## TASK TO CARRY OUT
Output each of the entries exactly, skipping every picture they contain.

Data items
◆ ◆ ◆
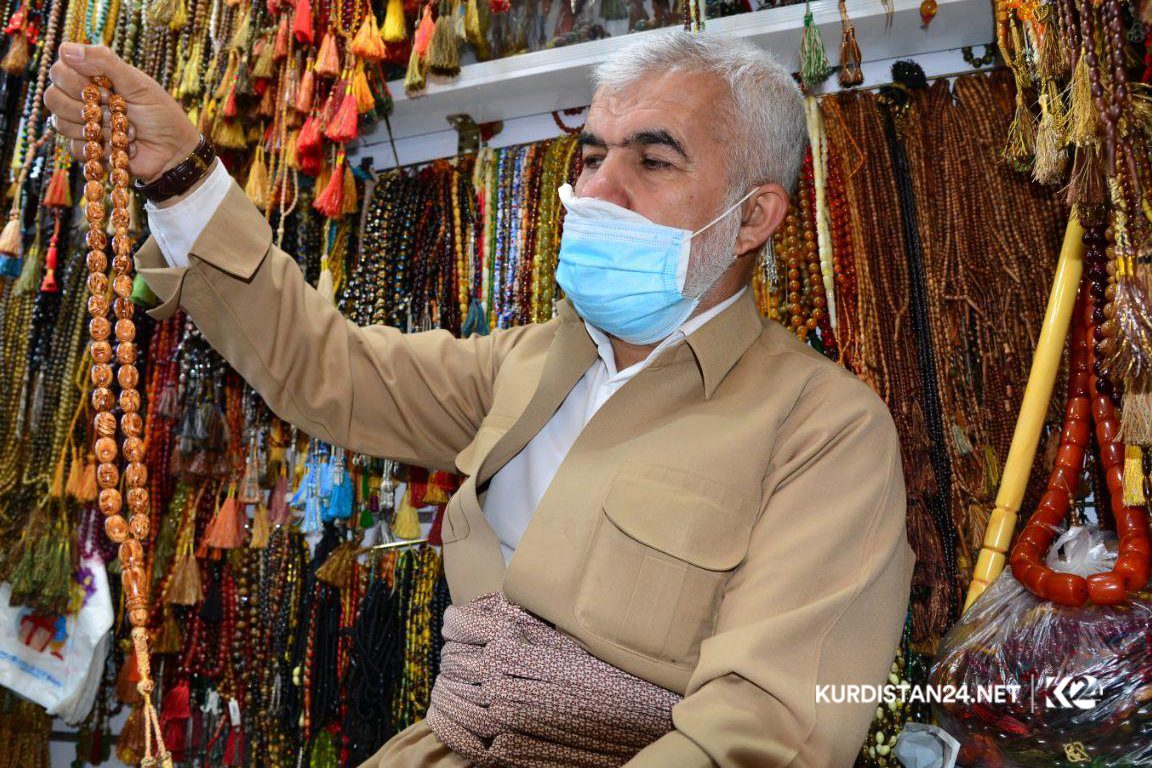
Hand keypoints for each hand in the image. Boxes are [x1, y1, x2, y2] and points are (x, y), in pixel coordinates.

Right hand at [43, 43, 200, 182]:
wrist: (174, 150)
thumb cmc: (160, 113)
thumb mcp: (138, 83)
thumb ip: (105, 62)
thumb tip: (67, 50)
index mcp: (91, 77)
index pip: (59, 69)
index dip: (76, 80)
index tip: (107, 88)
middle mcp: (81, 99)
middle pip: (53, 97)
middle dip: (86, 106)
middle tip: (115, 109)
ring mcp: (81, 124)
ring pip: (61, 123)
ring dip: (98, 128)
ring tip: (123, 129)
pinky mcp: (87, 149)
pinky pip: (75, 148)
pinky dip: (101, 148)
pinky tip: (121, 145)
◆ ◆ ◆
## RESPONSE TO THE EXERCISE
Hand keypoints for each hand in the image. Boxes are [x1, y1, x2, y2] and points are (x, y), in pixel coordinates.

Right hand at [43, 43, 200, 182]:
wrist: (174, 150)
thumb cmc: (160, 113)
thumb mcp: (138, 83)
thumb ip: (105, 62)
thumb tip: (67, 50)
index mcp: (91, 77)
index pip: (59, 69)
index dip: (76, 80)
index tip: (107, 88)
middle mcp: (81, 99)
middle pip: (53, 97)
middle dip: (86, 106)
middle tip: (115, 109)
ring mcp: (81, 124)
ring pip: (61, 123)
ring dip: (98, 128)
ring tip: (123, 129)
pinky mcp: (87, 149)
pinky pip: (75, 148)
pinky dip: (101, 148)
pinky tip: (121, 145)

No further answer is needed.